A Guantanamo inmate being handled by US soldiers (file photo).
Over 100 inmates at the notorious US Guantanamo military prison and torture camp have joined a hunger strike, protesting their indefinite detention and worsening conditions there.
The hunger strike at the maximum-security prison reportedly involves nearly all of the 130 ‘terror’ suspects imprisoned in military base’s Camp 6 in an apparent last-resort effort to highlight their imprisonment without being legally charged and with absolutely no prospect for release, RT reports Wednesday, citing an interview with anti-war activist Sara Flouners.
The treatment of the camp’s inmates “from the very first moment that the prisoners were kidnapped from the other side of the world and brought to Guantanamo has been horrendous,” said Flounders. Their hunger strikes are the only way of even making themselves heard over years and years without any hope of release, without any real charges.”
She further cited a study by the Center for Constitutional Rights to confirm that “92 percent of all the prisoners held in Guantanamo really had no connection at all to Al-Qaeda.”
“They were sort of bought and sold and brought to Guantanamo as part of the US war on terror, justified as part of that war and with no real standing.”
She also insisted that the Muslim inmates held at the US military installation in Cuba are “really just part of the thousands of prisoners held around the world in US secret prisons or in prison ships, secret bases.”

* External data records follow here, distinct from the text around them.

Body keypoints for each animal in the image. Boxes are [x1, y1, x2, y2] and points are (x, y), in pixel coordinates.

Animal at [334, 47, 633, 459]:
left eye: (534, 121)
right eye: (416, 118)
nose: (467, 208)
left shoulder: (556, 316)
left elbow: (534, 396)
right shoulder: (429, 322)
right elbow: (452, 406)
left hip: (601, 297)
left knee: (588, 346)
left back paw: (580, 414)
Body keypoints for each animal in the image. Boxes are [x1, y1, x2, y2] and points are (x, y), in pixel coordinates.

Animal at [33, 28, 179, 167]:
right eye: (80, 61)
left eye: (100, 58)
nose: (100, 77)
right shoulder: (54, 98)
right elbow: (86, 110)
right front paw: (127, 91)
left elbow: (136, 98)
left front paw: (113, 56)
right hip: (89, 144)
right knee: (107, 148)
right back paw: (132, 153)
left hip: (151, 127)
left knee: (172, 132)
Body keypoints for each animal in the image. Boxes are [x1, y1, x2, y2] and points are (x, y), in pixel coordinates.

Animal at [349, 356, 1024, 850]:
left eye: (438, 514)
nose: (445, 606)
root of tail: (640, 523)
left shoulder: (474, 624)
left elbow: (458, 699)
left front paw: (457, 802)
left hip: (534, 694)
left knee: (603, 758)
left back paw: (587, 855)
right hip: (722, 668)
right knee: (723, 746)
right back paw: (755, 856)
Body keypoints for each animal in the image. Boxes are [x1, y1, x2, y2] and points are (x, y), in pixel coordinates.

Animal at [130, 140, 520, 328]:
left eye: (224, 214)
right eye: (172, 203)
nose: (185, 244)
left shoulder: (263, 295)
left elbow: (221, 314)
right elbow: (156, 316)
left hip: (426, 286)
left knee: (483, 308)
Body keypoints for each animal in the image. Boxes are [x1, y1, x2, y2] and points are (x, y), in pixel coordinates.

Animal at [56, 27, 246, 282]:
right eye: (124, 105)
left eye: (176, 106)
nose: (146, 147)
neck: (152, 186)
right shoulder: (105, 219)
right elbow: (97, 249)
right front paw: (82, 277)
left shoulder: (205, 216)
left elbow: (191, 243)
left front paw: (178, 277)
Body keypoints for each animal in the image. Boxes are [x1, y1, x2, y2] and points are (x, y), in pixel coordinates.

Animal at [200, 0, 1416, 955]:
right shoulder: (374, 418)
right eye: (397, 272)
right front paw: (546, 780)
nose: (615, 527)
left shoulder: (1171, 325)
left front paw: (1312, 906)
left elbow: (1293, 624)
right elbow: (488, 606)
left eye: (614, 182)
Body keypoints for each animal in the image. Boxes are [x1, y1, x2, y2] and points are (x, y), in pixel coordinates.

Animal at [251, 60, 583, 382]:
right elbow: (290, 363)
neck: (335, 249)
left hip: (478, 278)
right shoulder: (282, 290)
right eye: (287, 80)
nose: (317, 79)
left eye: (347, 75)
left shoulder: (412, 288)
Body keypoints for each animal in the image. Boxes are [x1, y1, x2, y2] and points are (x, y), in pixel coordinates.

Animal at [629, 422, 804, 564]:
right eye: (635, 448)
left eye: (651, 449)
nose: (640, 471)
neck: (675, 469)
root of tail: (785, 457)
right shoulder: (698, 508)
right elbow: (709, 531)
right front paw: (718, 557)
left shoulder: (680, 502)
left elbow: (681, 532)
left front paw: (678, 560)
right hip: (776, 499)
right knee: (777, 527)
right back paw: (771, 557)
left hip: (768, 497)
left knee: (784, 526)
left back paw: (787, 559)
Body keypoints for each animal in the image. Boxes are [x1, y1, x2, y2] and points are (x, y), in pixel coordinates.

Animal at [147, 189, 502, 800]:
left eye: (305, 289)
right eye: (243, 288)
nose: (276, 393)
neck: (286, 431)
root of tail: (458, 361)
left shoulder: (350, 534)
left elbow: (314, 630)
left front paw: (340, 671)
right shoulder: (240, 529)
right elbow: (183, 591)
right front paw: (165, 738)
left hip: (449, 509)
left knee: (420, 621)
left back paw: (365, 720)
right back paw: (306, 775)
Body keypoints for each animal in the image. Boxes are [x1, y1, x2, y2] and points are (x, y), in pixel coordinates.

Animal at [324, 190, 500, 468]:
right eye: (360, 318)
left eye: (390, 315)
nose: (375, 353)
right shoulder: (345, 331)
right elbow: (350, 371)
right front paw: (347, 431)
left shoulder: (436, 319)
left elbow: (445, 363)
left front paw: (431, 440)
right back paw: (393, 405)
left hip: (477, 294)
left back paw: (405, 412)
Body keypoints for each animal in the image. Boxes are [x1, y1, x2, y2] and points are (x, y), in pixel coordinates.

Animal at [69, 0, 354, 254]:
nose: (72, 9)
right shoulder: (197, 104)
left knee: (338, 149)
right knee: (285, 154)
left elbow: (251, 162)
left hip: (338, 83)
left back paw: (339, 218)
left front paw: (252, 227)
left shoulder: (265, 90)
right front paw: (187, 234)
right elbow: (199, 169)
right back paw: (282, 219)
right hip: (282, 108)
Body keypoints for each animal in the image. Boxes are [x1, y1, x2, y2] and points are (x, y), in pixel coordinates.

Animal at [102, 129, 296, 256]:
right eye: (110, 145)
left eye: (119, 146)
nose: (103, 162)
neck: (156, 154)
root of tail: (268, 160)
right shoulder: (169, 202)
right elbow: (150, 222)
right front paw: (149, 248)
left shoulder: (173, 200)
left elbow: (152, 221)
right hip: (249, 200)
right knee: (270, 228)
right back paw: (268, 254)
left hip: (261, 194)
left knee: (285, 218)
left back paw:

“It is an enormous problem and they are also a part of the hundreds of Muslim prisoners in the US, who have been held, who have been framed on charges, who are held in solitary confinement and special management units,” Flounders added.
A number of state-appointed military lawyers for the inmates have complained of deteriorating health conditions of their clients and what they describe as a worsening humanitarian crisis.
A number of the attorneys have further notified the commander of Guantanamo prison about inmates coughing up blood and losing consciousness.
Several human rights advocates have so far testified before the Inter-American Commission on Human Rights, challenging the American government's failure to shut down the notorious prison and torture camp.
They have further testified about serious psychological consequences of indefinite detention and the deaths of some Guantanamo inmates.